5) Le nucléaire est vulnérable au changement climatique :


Avec le changement climatique, les rivières avec un débit plus faible se réchaufferont plus vite. Les seuils réglementaires de température en aval seront de ce fait atteints plus facilement. D’après Callendar un site spécialisé dans l’évaluation des risques climatiques et proposant un outil d’anticipation des risques avec une carte interactive précisant notamment les réglementations pour chaque site nucléaire, il suffirait d’un court épisode de canicule en fin d’été pour rendre indisponible 5GW de puisssance nucléaire, soit 8 % du parc. La revue Nature Energy a évalué entre 0,8 et 1,4 % la perte annuelle mondiale sur la production nucléaire d’ici quarante ans, et de 1,4 à 2,4 % au niveau mondial à la fin du siècle, du fait du changement climatique.
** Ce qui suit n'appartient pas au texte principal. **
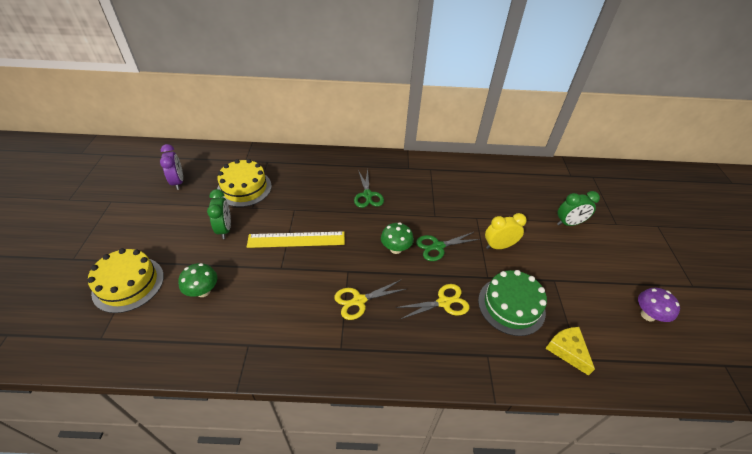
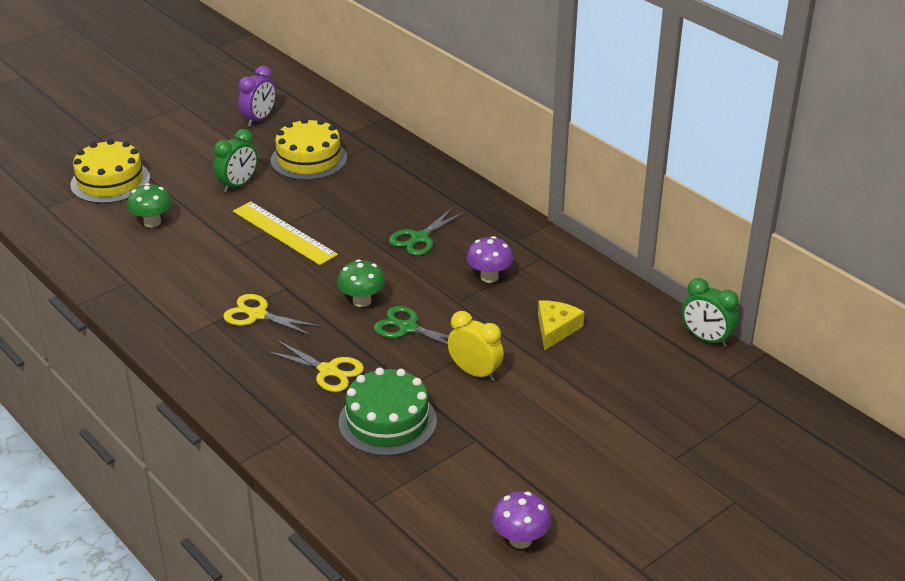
camera: 50 degrees right, 10 degrees down
yellow cheese [545,327,595,376] -> yellow cheese moved to [538,300,584,351]
green clock [557,191,600,226] -> green clock moved to [682,278,739,347]
none -> purple mushroom [467,236,513,283]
6) La question de l’eau devient centrale en France ce qu’elle n’a jamais été : Les bassines, la pollution de l’eau, la sècheresse….


Au pollutions « légales » déjà évoquées ci-dessus s’ajoute l’émission accidentelle ou diffuse de produits radioactifs par divers sites nucléaires :
Emission accidentelle de plutonium dans la Loire par la centrale de St-Laurent-des-Eaux, en 1980, la rupture, en 2004, de la digue d’un bassin de décantation de l’usine de Malvesi, répandant dans les champs une eau chargée en nitrates, en uranium et en métaux… Des nappes phréatiques, des étangs, des petits cours d’eau, des canaux ont été ou sont pollués en radioéléments par les sites nucléaires de Marcoule, de Pierrelatte-Tricastin, de La Hague, de Saclay, du Bouchet (Essonne), du Bosc (Hérault), de St-Priest-la-Prugne (Loire)…
Les rejets émis par les anciennes mines d’uranium en Limousin (Jouac, Bellezane, Brugeaud, Bessines…) qui renferment la majorité des 50 millions de tonnes des résidus miniers français provenant de l’extraction de l’uranium. Le dépôt des boues qui ont été stockées par la COGEMA (devenue ORANO) entraîne des écoulements radioactifs qui gagnent le lac de St-Pardoux. Après la plainte déposée, en 2002, par l’association “Sources et rivières en Limousin” et le procès en 2005, la pollution du lac a été reconnue et le plan d’eau fut curé en automne 2006. Mais, pour l’association, cette opération ne supprime pas la source de pollution en amont du lac.
Et concernant les rémanences radioactives consécutives aux essais de la bombe dans l’hémisphère nord et à l’accident de Tchernobyl, nous renvoyons au document de l’IRSN.
Traditionnellement, la France est un pays d’économie pluviale. Les productions agricoles s'effectuent grâce aux pluies et jusqu’à récemment et à part dans le sud, on n’a jamais construit des systèmes complexes pour puiser, stocker, distribuer l’eau comme dans les pays dominés par la sècheresse. La gestion de la pénurie d’eau n’était traditionnellement pas centrale dans l’activité économique du pays.


Cependant, avec la sècheresse qui s’aggrave, la pollution des eaux par les pesticides et la radioactivité il devient de plus en plus d’actualité de la gérer et elle devient un élément fondamental non seulement pour assurer l’activité économique, mais aussi la vie elle-même.


C’est une conséquence de la société thermo-industrielle et du nucléaire.